● **PAGE TEXT**:
================================
I consciously realized my blue collar affinities in 2019. A tradesman in Chicago was sporting a bright orange “Dirty Hands, Clean Money” Troll Co shirt. Ahh, the pain. I had a white collar job. If my hands were clean… then my money must be dirty.
Troll Co proudly markets to the blue collar, the near (and far) right, the silent majority. As their origin story reads:
My buddies and I, after working all day, always would say we looked like Trolls when we were done [sic] our shift. Dirty and grubby with f*cked up hair; it looked like we should be living under a bridge.
This is how I felt working at the print shop a decade ago. Though I was usually slinging PSDs and TIFFs around, part of my responsibilities included servicing the machines and cleanup. I’d end the day reeking of toner, machinery, press-fluids, and static electricity. I am an artist and I am a technician, dammit. The gunk under my finger nails is a badge, not a curse.
================================
● **ENTRIES PROVIDED**:
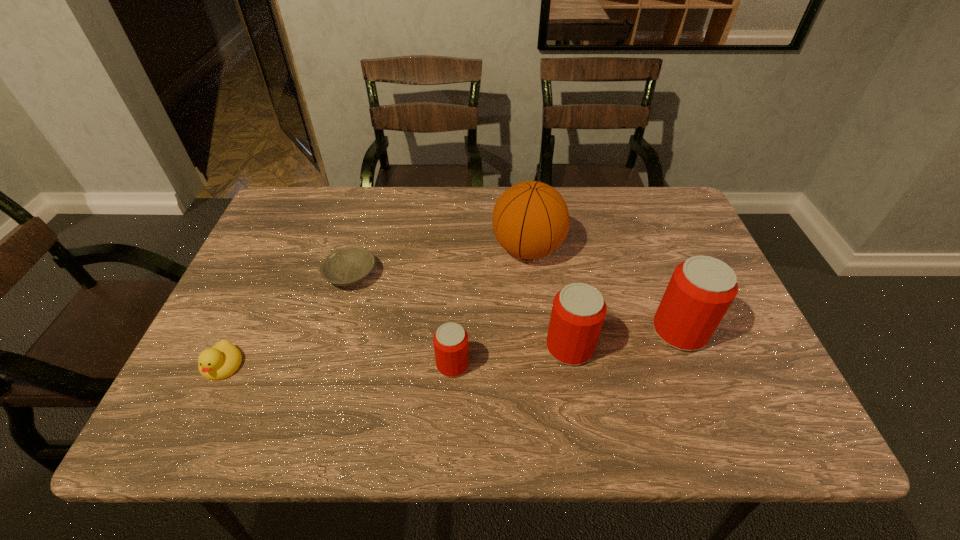
Identify the location of the leftmost beer can. (450, 340).

You are a GUI agent. You are given a task and a screenshot of the screen. Output one action in this format:
    pyautogui.click(x=<x>, y=<y>)
    Task: Click on the third object from left to right
    
    Given the screenshot: What is the action you would take?
    pyautogui.click(x=450, y=340)

Locate an element on the screen. the second shortest beer can is located at coordinates (578, 311).

Locate an element on the screen. The image size is (960, 540). the third tallest object is located at coordinates (578, 311).

You are a GUI agent. You are given a task and a screenshot of the screen. Output one action in this format:
    pyautogui.click(x=<x>, y=<y>)
    Task: Click on the rightmost object
    The width and height of the screenshot is (960, 540).
    Given the screenshot: What is the action you would take?
    pyautogui.click(x=701, y=289)

Locate an element on the screen. bowl is located at coordinates (348, 266).

Locate an element on the screen. the shortest object is located at coordinates (348, 266).

Find the location of `basketball`. basketball is located at coordinates (530, 220).

At what (x,y) coordinates should I click in order to perform the action: click on duckling. Please return your answer as a coordinate pair (x, y). This screenshot has width=960, height=540. Looking at the image, I should click on (223, 359).

You are a GUI agent. You are given a task and a screenshot of the screen. Output one action in this format:
    pyautogui.click(x=<x>, y=<y>)
    Task: Click on the fifth tallest object
    
    Given the screenshot: What is the action you would take?
    pyautogui.click(x=223, y=359)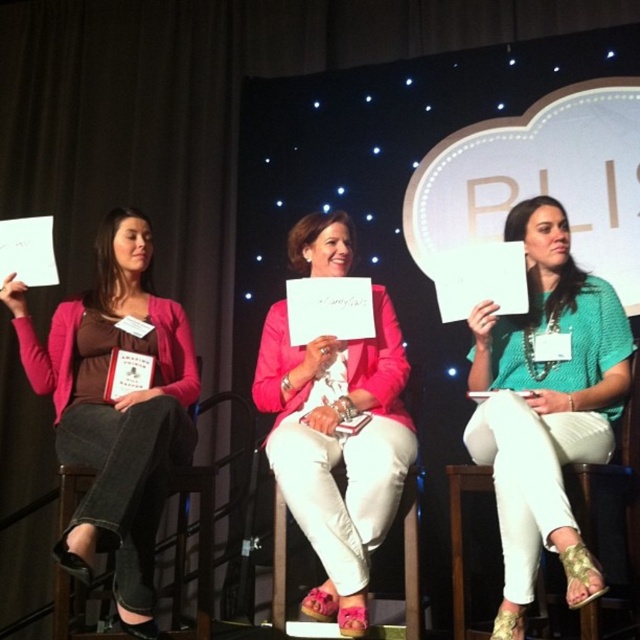
You are an event organizer checking the seating arrangement for the panel discussion. You notice the matte pink sweater at left and the pink fabric jacket at center. Which one is covering part of the other?

The matte pink sweater at left is positioned over the pink fabric jacket at center, so it is covering part of it.

You are an event organizer arranging the seating for the panel discussion. You need to place a name tag on the seat of the denim fabric chair at left. Where should you place it in relation to the pink fabric jacket at center?

The pink fabric jacket at center is positioned on the right side of denim fabric chair at left, so the name tag should be placed on the left side of the pink fabric jacket at center to align with the denim fabric chair at left.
================================
● **TASK ITEM**: Pick up the essay about blue-collar pride and the "Dirty Hands, Clean Money" shirt after its final sentence and carry it forward.

● **RESPONSE**:
I took my job very seriously. I always made sure blacks were pure and not some RGB simulacrum. I hand-vectored people’s logos (for free) because it would look better in print. I worked late to meet deadlines and overcome scheduling oversights. In retrospect it was a strange liminal threshold between the white and blue worlds.
White collar suggests cocaine, dry-cleaning, stuffy lobbies, Microsoft Excel, the Starbucks Power Trip.
Blue collar suggests hangovers, mud-caked boots, sleet, Craftsmen toolboxes, the merciful Dunkin’ Donuts cold brew.
Both sides of my family were blue collar. Lower-middle class. My grandfather was a bricklayer and my father followed in his footsteps. The fathers of my friends were carpenters, electricians, or plumbers. I inherited an ambient contempt for the white collar dads who had to wear ties to work.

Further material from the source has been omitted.